When the Biden administration dropped the final version of its nursing home staffing mandate in April, it was Vice President Kamala Harris who suddenly became the face of the initiative.

After months of waiting for potentially harsh new rules, providers saw her become the first to reveal the mandate would increase required nursing hours compared to an initial federal proposal. And it was the vice president who touted the landmark rule in a high-profile media event featuring union leaders and rank-and-file later that same day.

A big question now is how Harris might carry the mantle of nursing home reformer if she’s officially chosen as the new Democratic presidential candidate following Joe Biden’s exit announcement this weekend.

No president before Biden had made improving America’s nursing homes so central to his platform — dropping mention of facilities into not one but two State of the Union addresses and pushing an ambitious reform agenda post-COVID.

But while Harris’ positions traditionally have been even more liberal than Biden when it comes to healthcare reform, she might not embrace all of the same issues, or at least might not embrace them all with the same intensity.

Long-term care providers and lobbyists who work on behalf of the sector are looking to Harris’ known priorities, and her past work in the Senate and as California’s attorney general to understand what her candidacy or potential administration could look like.

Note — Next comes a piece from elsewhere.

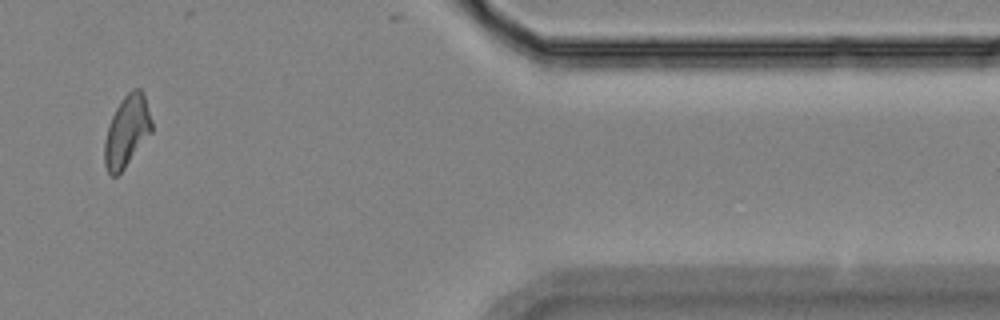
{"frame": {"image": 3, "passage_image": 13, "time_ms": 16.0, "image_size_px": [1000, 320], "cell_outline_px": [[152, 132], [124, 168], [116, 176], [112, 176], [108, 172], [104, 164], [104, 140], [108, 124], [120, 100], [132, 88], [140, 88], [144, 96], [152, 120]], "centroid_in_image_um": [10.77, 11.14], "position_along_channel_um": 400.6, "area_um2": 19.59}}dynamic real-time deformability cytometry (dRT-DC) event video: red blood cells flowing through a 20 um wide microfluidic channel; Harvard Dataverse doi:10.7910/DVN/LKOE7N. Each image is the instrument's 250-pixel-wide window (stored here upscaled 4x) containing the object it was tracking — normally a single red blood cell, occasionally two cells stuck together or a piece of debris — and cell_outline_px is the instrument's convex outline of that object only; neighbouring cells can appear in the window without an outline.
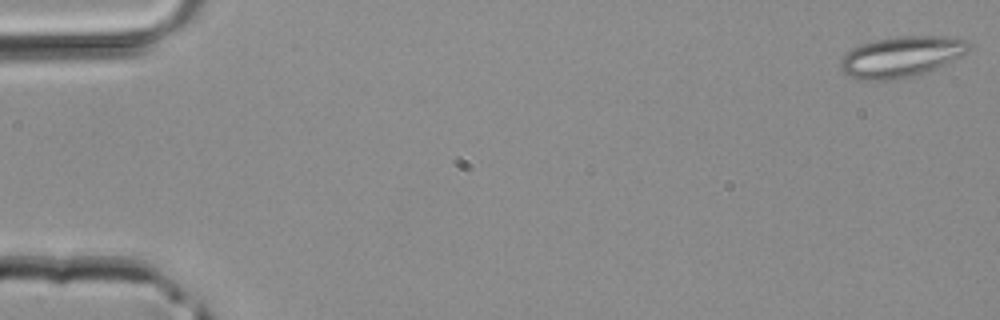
{"species": "common noctule bat (a hibernating species)", "species_latin": "Nyctalus noctula", "temperature_condition": "room temperature", "stored_images_in_passage": 11, "camera_frame_rate_fps": 3000, "um_per_image_px": 0.085, "animal": {"sex": "male", "body_mass_g": 20.4}, "frame": {"image": 1, "passage_image": 1, "time_ms": 0.0, "image_size_px": [1000, 320], "cell_outline_px": [[972, 44], [960, 56], [936, 68], [912, 76], [892, 80], [860, 80], [848, 76], [840, 68], [840, 60], [852, 48], [876, 40], [900, 36], [944, 36], [964, 40]], "centroid_in_image_um": [76.57, 4.83], "position_along_channel_um": 8.4, "area_um2": 30.0}}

“All signs point to her prioritizing reproductive rights and maternal health over all else to start,” Brian  Perry, vice president of government affairs at Direct Supply, told McKnight’s Long-Term Care News Monday. “Those issues are driving the American electorate much more than senior care at this juncture, and she would be in position to potentially address them in historic fashion. I suspect all other healthcare matters will be side burner issues until the reproductive and maternal health debates are settled.”

Unions’ influence

But, he cautioned, the SEIU was one of the first organizations to endorse Harris on Sunday. In its endorsement, the union noted that the VP “has taken action to make home care and child care more accessible and affordable, championed new staffing standards for nursing homes, and has always prioritized all service and care workers and the essential work that they do.”

The SEIU was a key player in a Connecticut rally Monday, during which Sen. Richard Blumenthal (D) continued to push his colleagues to embrace the rule — ahead of what he called “upcoming” Senate action that could overturn the Centers for Medicare & Medicaid Services rule.

“I do believe that unions, as they have the last four years, will continue to write and inform healthcare policy for the foreseeable future,” Perry added. “When you look at the $1.8 billion spent by labor unions during the 2020 election, one can assume they will continue to have an impactful presence on healthcare policy under a potential Harris administration.”

Larry Levitt, executive vice president for health policy at KFF, a health information nonprofit, agreed that Harris “would be the face of the drive to protect abortion rights.” 

But aside from taking a harder line on that than Biden sometimes had, others expect Harris to remain committed to ongoing healthcare priorities Democrats are already lined up behind.

“She deserves credit. She’s talked about them on the campaign trail,” Debbie Curtis, vice president at McDermott + Consulting, told KFF Health News. “I don’t see any change there in the priorities on what Democrats want to do on healthcare if she becomes the nominee.”

And that would mean she’s likely to follow in Biden’s footsteps in trying to tamp down private equity investments in healthcare, promote policies and rules that bring more transparency to ownership, and try to thwart healthcare consolidation as she did as an AG.

Staffing mandate wanted for Democratic platform

Regarding the nursing home staffing mandate, party officials continue to bolster the push for improvements. Last week, a key party committee agreed to an amendment making nursing home staffing standards a convention platform, regardless of the candidate who prevails.

The amendment reads: 

“Democrats will overhaul the quality of care and the quality of life for our nation’s 1.3 million nursing home residents by defending the administration’s regulations that require minimum staffing standards at nursing homes.”

That embrace of the Biden healthcare legacy could mean the continued challenges for healthcare providers, potentially causing access issues for America’s seniors, Perry said. Still, he thinks a Harris campaign or presidency might bring with it better traction for efforts to allow more foreign-born workers to help fill gaps in the healthcare workforce

“Everyone in healthcare and the entire economy has been utterly crippled by the policies blocking qualified foreign-born workers from entering our country to go to work legally,” he said. “I’m hopeful whoever the next president is makes this a Day One issue to be solved.”

And a new presidential nominee — which could still be someone other than Harris — might help unite constituents around a shared goal of improving care for America’s most frail and elderly.  That, said Perry, is “what our seniors, their families, and the healthcare workforce desperately deserve.”